So far in 2011, nursing executives have been focused on CMS’ value-based purchasing and what patient satisfaction scores will mean for reimbursement; healthcare reform and how our existing system will cope with potential influxes of new patients; ongoing cost reduction; and the never-ending quest to improve patient safety and quality.
I started wondering whether these are the top concern of nurse managers and whether their priorities mesh with those of their senior leadership. In a highly-unscientific survey, I found concern for nurse supply starting to beat out fears of ongoing budget cutbacks and any long-term concern for what healthcare reform might bring us.
As the economy improves, more nurse managers fear the brief respite they enjoyed from the nursing shortage may soon be coming to an end. Stories abound of nurse vacancy rates dropping across the country.

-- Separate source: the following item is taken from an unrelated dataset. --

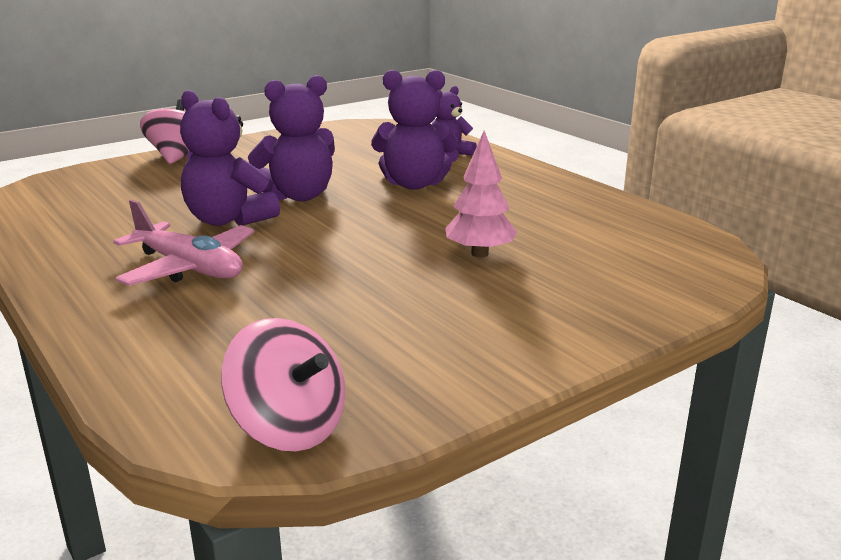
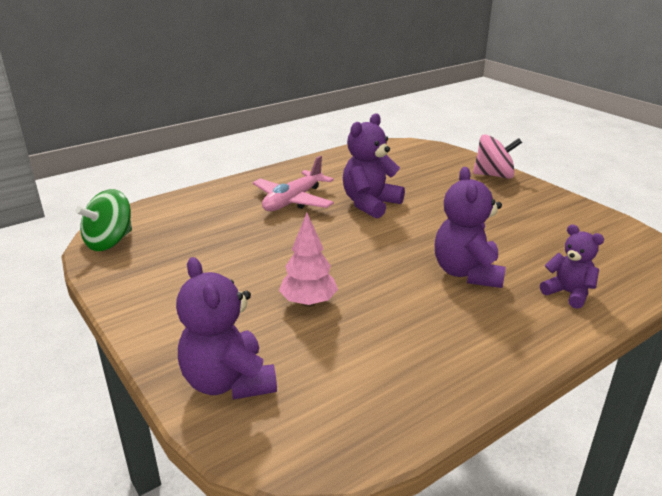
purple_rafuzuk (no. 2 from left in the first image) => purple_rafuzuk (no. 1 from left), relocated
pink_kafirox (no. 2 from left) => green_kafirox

Nurses are gaining confidence to move about in the job market and baby boomers are starting to talk about retirement once again.
In addition, union action around the country is heating up and calls for mandating safe nurse-patient ratios are generating a lot of media coverage. Consequently, nurse managers worry because staffing and scheduling cause unarguably the biggest headaches.
Nurse execs are concerned about nurse supply, according to the annual HealthLeaders Media Industry Survey, but they are not as worried as nurse managers. Only 34% of nurse execs believe nurse supply will have a negative or strongly negative impact on their organizations. They are much more worried about the threat posed by nursing unions, with 46% believing organized labor will have a negative or strongly negative impact on their organization.